Instructions to follow
Repeat the source data below line for line, leaving out the pictures.

Source data
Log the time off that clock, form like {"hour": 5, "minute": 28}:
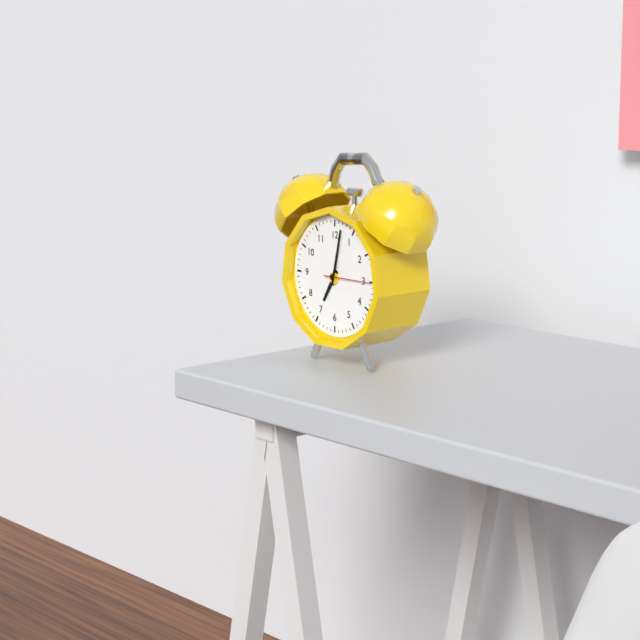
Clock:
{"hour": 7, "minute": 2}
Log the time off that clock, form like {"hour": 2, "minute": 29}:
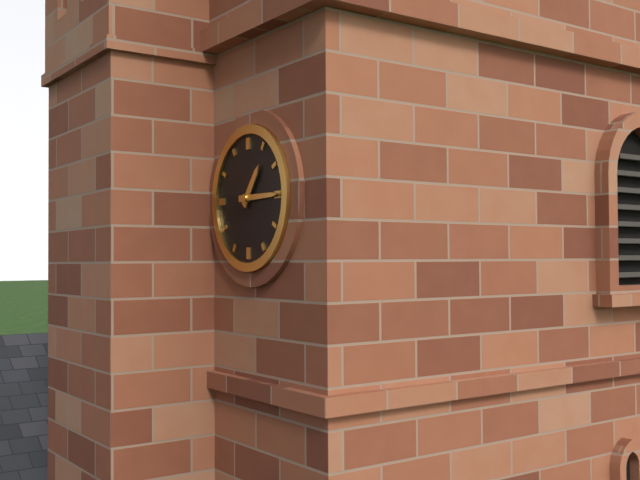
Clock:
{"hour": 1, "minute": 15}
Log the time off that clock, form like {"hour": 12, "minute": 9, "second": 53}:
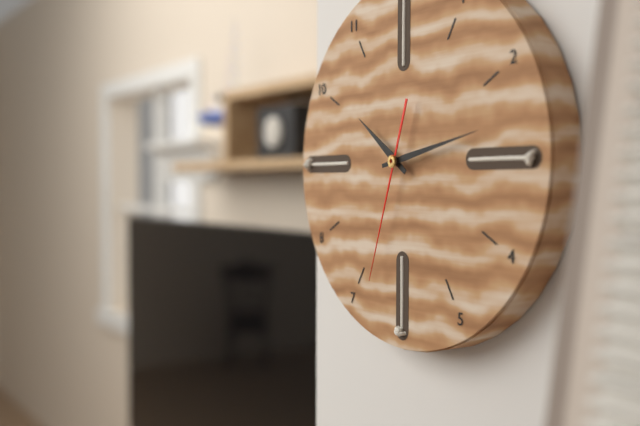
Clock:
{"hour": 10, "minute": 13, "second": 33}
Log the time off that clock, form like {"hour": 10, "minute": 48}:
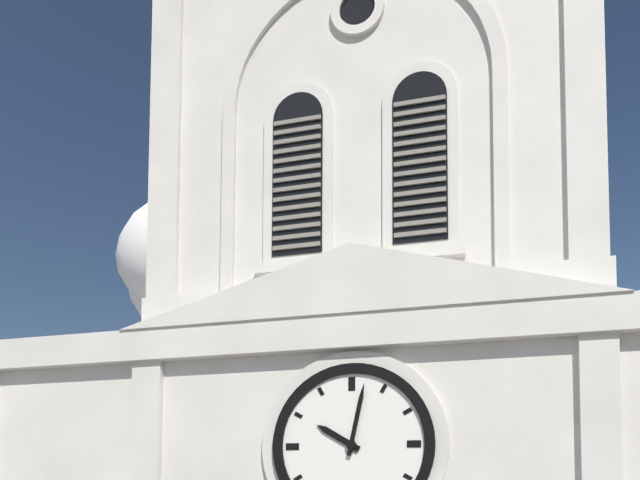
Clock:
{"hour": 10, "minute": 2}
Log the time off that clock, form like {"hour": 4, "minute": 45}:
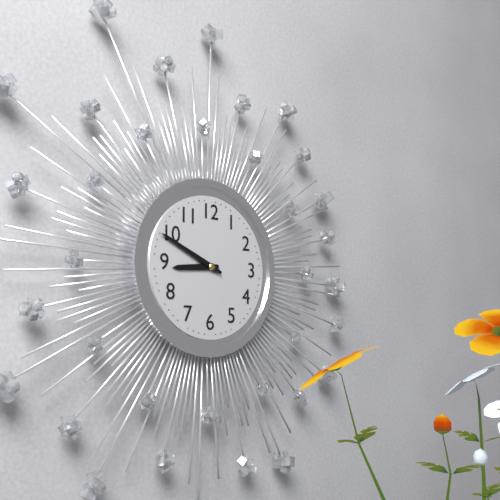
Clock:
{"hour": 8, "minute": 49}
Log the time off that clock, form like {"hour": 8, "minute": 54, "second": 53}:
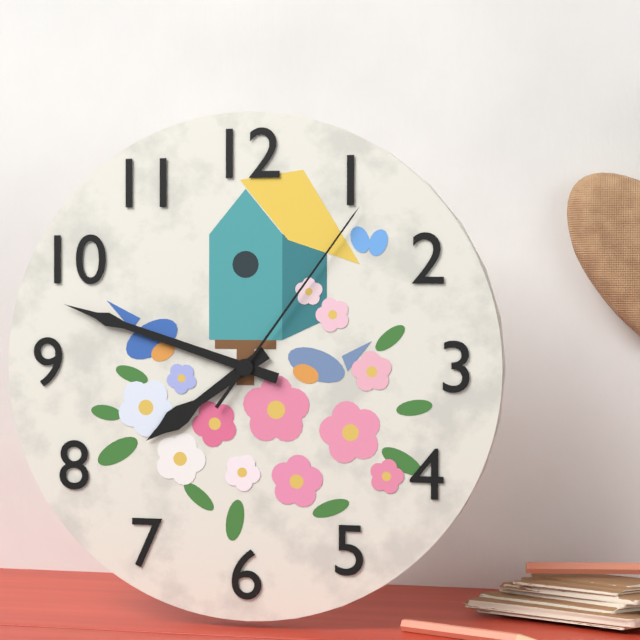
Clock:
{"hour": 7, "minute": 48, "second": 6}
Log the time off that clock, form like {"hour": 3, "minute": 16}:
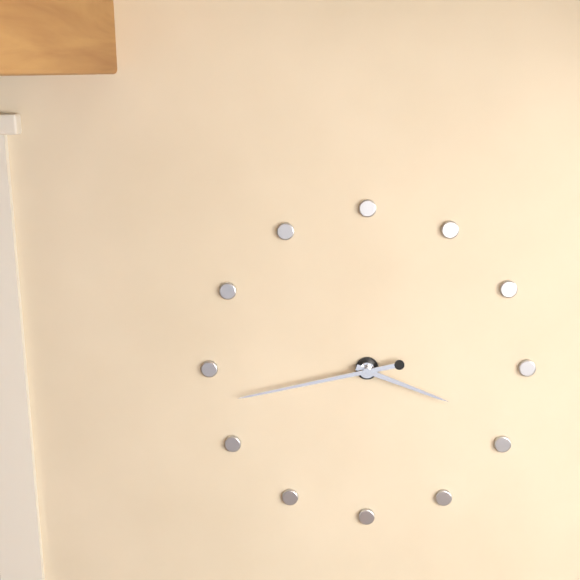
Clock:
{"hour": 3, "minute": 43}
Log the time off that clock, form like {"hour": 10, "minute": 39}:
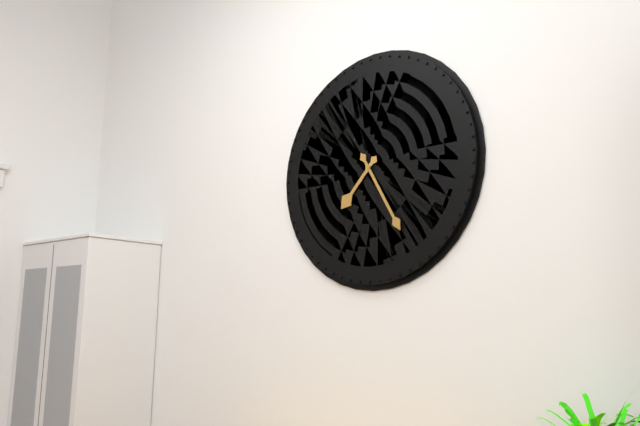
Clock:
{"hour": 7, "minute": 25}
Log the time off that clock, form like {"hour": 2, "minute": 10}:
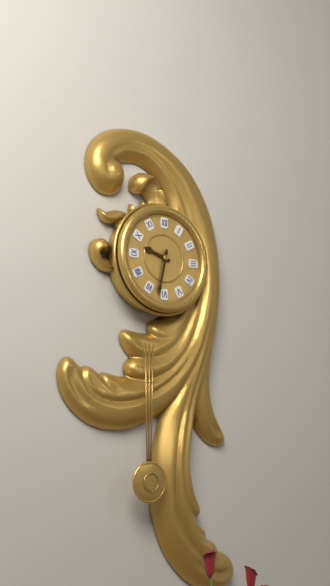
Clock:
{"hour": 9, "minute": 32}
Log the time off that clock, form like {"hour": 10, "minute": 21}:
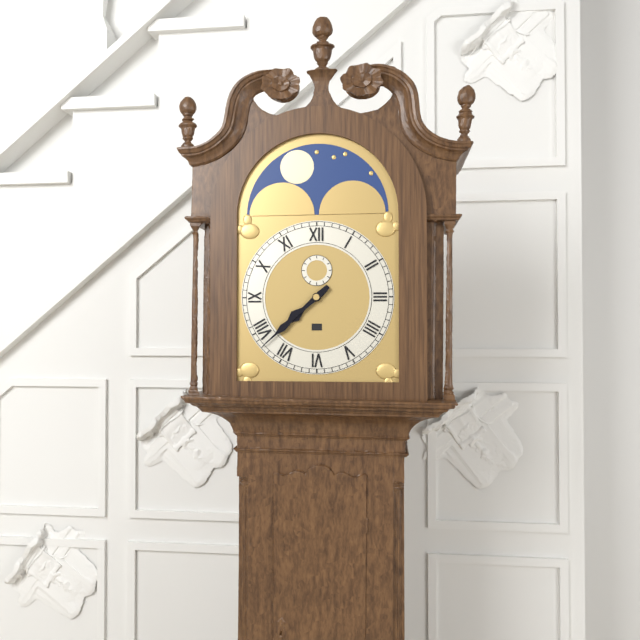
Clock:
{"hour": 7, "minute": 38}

Result
Log the time off that clock, form like {"hour": 5, "minute": 28}:
Clock:
{"hour": 7, "minute": 2}
Log the time off that clock, form like {"hour": 2, "minute": 29}:
Clock:
{"hour": 1, "minute": 15}
Log the time off that clock, form like {"hour": 12, "minute": 9, "second": 53}:
Clock:
{"hour": 10, "minute": 13, "second": 33}
Log the time off that clock, form like {"hour": 10, "minute": 48}:
Clock:
{"hour": 10, "minute": 2}
Log the time off that clock, form like {"hour": 4, "minute": 45}:
Clock:
{"hour": 8, "minute": 49}
Log the time off that clock, form like {"hour": 8, "minute": 54, "second": 53}:
Clock:
{"hour": 7, "minute": 48, "second": 6}
Log the time off that clock, form like {"hour": 3, "minute": 16}:
Clock:
{"hour": 3, "minute": 43}
Log the time off that clock, form like {"hour": 10, "minute": 39}:
Clock:
{"hour": 7, "minute": 25}
Log the time off that clock, form like {"hour": 2, "minute": 10}:
Clock:
{"hour": 9, "minute": 32}
Log the time off that clock, form like {"hour": 10, "minute": 21}:
Clock:
{"hour": 7, "minute": 38}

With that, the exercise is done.